Ce que j’ai vraiment gagné, et pour qui ces applis fonctionnent

Après un mois de pratique, j’ai relevé des chiffres concrets qui m’ont surpris. Mon score moyen aux tests blancs est passé de 65% à 82% avec CodeFacile, ce qui montre une progression nette malgré ses défauts. Cette progrès a été freinée par le phénomène de répétition et l’absence d’explications détaillées, mais ça reste une vraie avancée. Avec PermisZen, les scores étaient un peu plus variables à cause des bugs, mais j’ai ressenti un gain net sur la compréhension des notions difficiles grâce aux vidéos.

Sur le plan personnel, CodeFacile m’a aidé à structurer mes révisions, avec une méthode claire et un rythme régulier. Ce côté méthodique m’a permis de poser des bases solides. PermisZen, lui, a apporté un vrai plus pour l’aspect pédagogique, même si les bugs et les incohérences m’ont parfois agacé. J’ai dû jongler entre les deux pour maintenir ma motivation et bénéficier à la fois de la rigueur de CodeFacile et des explications de PermisZen.

Je pense que le choix entre ces applis dépend vraiment du profil du candidat. Pour ceux qui démarre de zéro et ont besoin de visualiser les notions, surtout les plus complexes, PermisZen avec ses vidéos est un atout. Par contre, ceux qui préfèrent une interface simple, rapide et sans fioritures, avec un format quiz classique, trouveront plus leur compte sur CodeFacile. Perso, j’ai fini par alterner les deux, pour compenser les faiblesses respectives, et ça m’a aidé à progresser plus vite.

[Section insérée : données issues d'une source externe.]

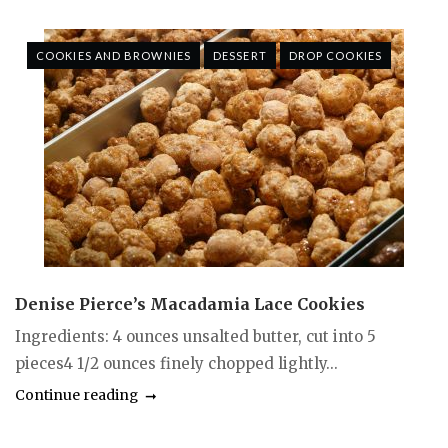
COOKIES AND BROWNIES
DESSERT
DROP COOKIES
Denise Pierce’s Macadamia Lace Cookies
Ingredients: 4 ounces unsalted butter, cut into 5
pieces4 1/2 ounces finely chopped lightly...
Continue reading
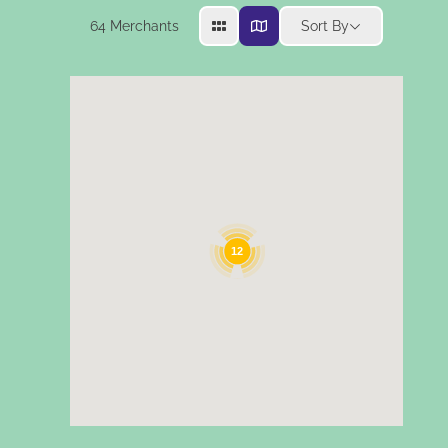
64
Merchants
Sort By
12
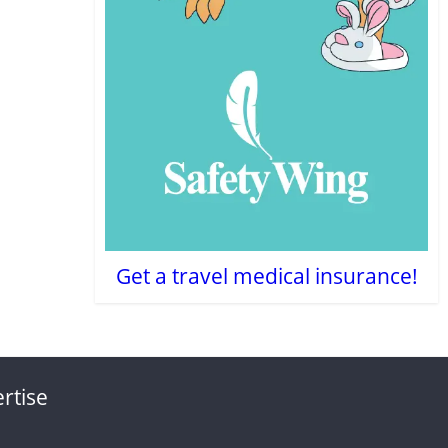
Get a travel medical insurance!
rtise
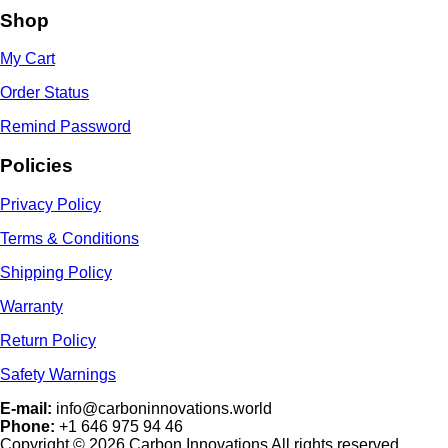
Shop
My Cart
Order Status
Remind Password
Policies
Privacy Policy
Terms & Conditions
Shipping Policy
Warranty
Return Policy
Safety Warnings
E-mail:
info@carboninnovations.world
Phone:
+1 646 975 94 46
Copyright © 2026 Carbon Innovations All rights reserved.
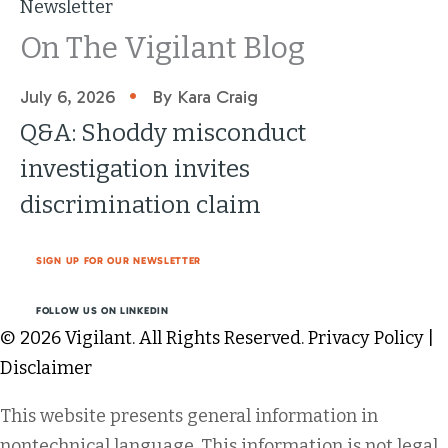
Newsletter
On The Vigilant Blog
•
July 6, 2026
By Kara Craig
Q&A: Shoddy misconduct
investigation invites
discrimination claim
SIGN UP FOR OUR NEWSLETTER
FOLLOW US ON LINKEDIN
© 2026 Vigilant. All Rights Reserved.
Privacy Policy
|
Disclaimer
This website presents general information in
nontechnical language. This information is not legal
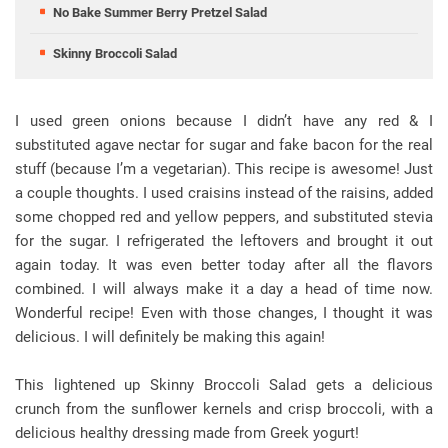
No Bake Summer Berry Pretzel Salad
Skinny Broccoli Salad
I used green onions because I didn’t have any red & I
substituted agave nectar for sugar and fake bacon for the real
stuff (because I’m a vegetarian). This recipe is awesome! Just
a couple thoughts. I used craisins instead of the raisins, added
some chopped red and yellow peppers, and substituted stevia
for the sugar. I refrigerated the leftovers and brought it out
again today. It was even better today after all the flavors
combined. I will always make it a day a head of time now.
Wonderful recipe! Even with those changes, I thought it was
delicious. I will definitely be making this again!
This lightened up Skinny Broccoli Salad gets a delicious
crunch from the sunflower kernels and crisp broccoli, with a
delicious healthy dressing made from Greek yogurt!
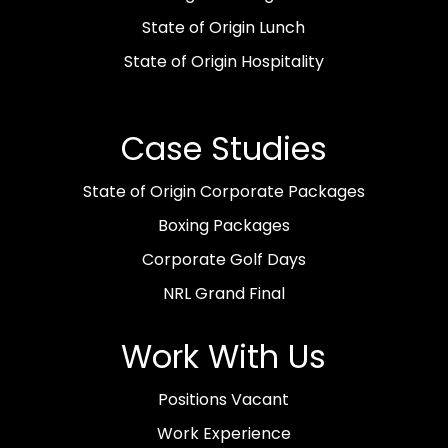
State of Origin Lunch
State of Origin Hospitality
Case Studies
State of Origin Corporate Packages
Boxing Packages
Corporate Golf Days
NRL Grand Final
Work With Us
Positions Vacant
Work Experience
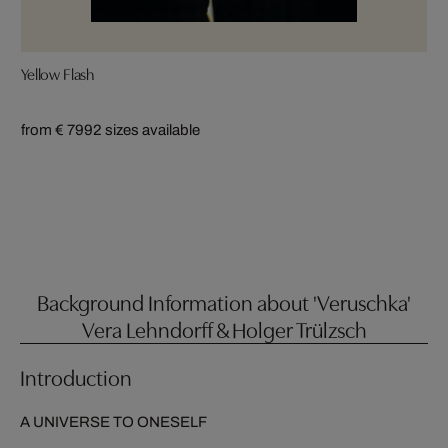
Yellow Flash
from € 799
2 sizes available
Background Information about 'Veruschka'
Vera Lehndorff & Holger Trülzsch
Introduction
A UNIVERSE TO ONESELF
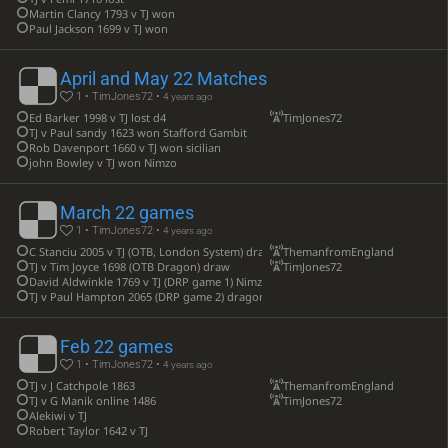
Martin Clancy 1793 v TJ won
Paul Jackson 1699 v TJ won
April and May 22 Matches
1 • TimJones72 •
4 years ago
Ed Barker 1998 v TJ lost d4
TimJones72
TJ v Paul sandy 1623 won Stafford Gambit
Rob Davenport 1660 v TJ won sicilian
john Bowley v TJ won Nimzo
March 22 games
1 • TimJones72 •
4 years ago
C Stanciu 2005 v TJ (OTB, London System) draw
ThemanfromEngland
TJ v Tim Joyce 1698 (OTB Dragon) draw
TimJones72
David Aldwinkle 1769 v TJ (DRP game 1) Nimzo win
TJ v Paul Hampton 2065 (DRP game 2) dragon draw
Feb 22 games
1 • TimJones72 •
4 years ago
TJ v J Catchpole 1863
ThemanfromEngland
TJ v G Manik online 1486
TimJones72
Alekiwi v TJ
Robert Taylor 1642 v TJ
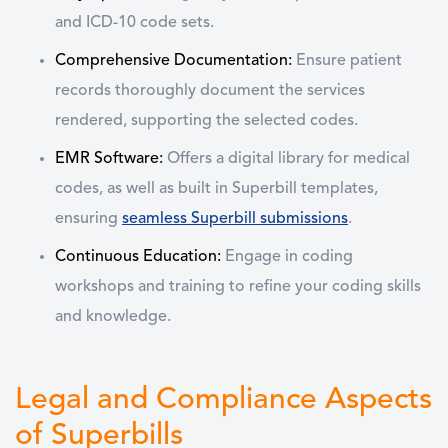
and ICD-10 code sets.
Comprehensive Documentation:
Ensure patient
records thoroughly document the services
rendered, supporting the selected codes.
EMR Software:
Offers a digital library for medical
codes, as well as built in Superbill templates,
ensuring
seamless Superbill submissions
.
Continuous Education:
Engage in coding
workshops and training to refine your coding skills
and knowledge.
Legal and Compliance Aspects
of Superbills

  • Débutants avec besoin d’explications visuelles : PermisZen
  • Candidats autonomes préférant une interface claire : CodeFacile
  • Utilisateurs souhaitant limiter les bugs : privilégier CodeFacile
  • Ceux qui veulent du contenu vidéo même avec des latences : PermisZen

J’ai aussi envisagé quelques alternatives pour faire mieux l’expérience. Installer PermisZen sur tablette plutôt que sur smartphone a réduit les problèmes de latence et m’a permis de mieux suivre les vidéos. Alterner les deux applis dans la semaine, plutôt que de rester bloqué sur une seule, a évité la lassitude liée au fading des questions sur CodeFacile. Ce mix a été indispensable pour garder le cap et continuer à avancer sans perdre de temps.

Au final, ces applis gratuites m’ont donné un bon coup de main, mais aucune n’est parfaite. En combinant méthodologie structurée et supports vidéo, j’ai réussi à sortir d’une routine monotone et à garder un rythme régulier, ce qui reste le point clé pour réussir les tests. Ce qui compte vraiment, c’est de savoir s’adapter à ses besoins et ne pas hésiter à changer de méthode quand ça coince.

Maintenant que tout est clair, on passe à la suite sans perdre de temps.

Après trente jours de test, le verdict est clair pour moi : CodeFacile a fait grimper mes scores de 65% à 82% sur les tests blancs, ce qui n’est pas rien. Pourtant, son système de répétition sans explications détaillées ni pauses adaptées m’a freiné à partir du dixième jour. PermisZen a apporté un vrai plus avec ses vidéos et son côté formateur à portée de main, mais les bugs fréquents, la latence sur les vidéos en 3G, et les incohérences entre contenu et quiz ont limité son apport. L’alternance entre les deux applis a été ma solution pour compenser ces défauts : la rigueur de CodeFacile et le support visuel de PermisZen ont fini par s’équilibrer. En bref, pour progresser, j’ai dû composer avec les forces et faiblesses de chacune. Ça n’a pas été parfait, mais ça a marché, et c’est ce que j’attendais.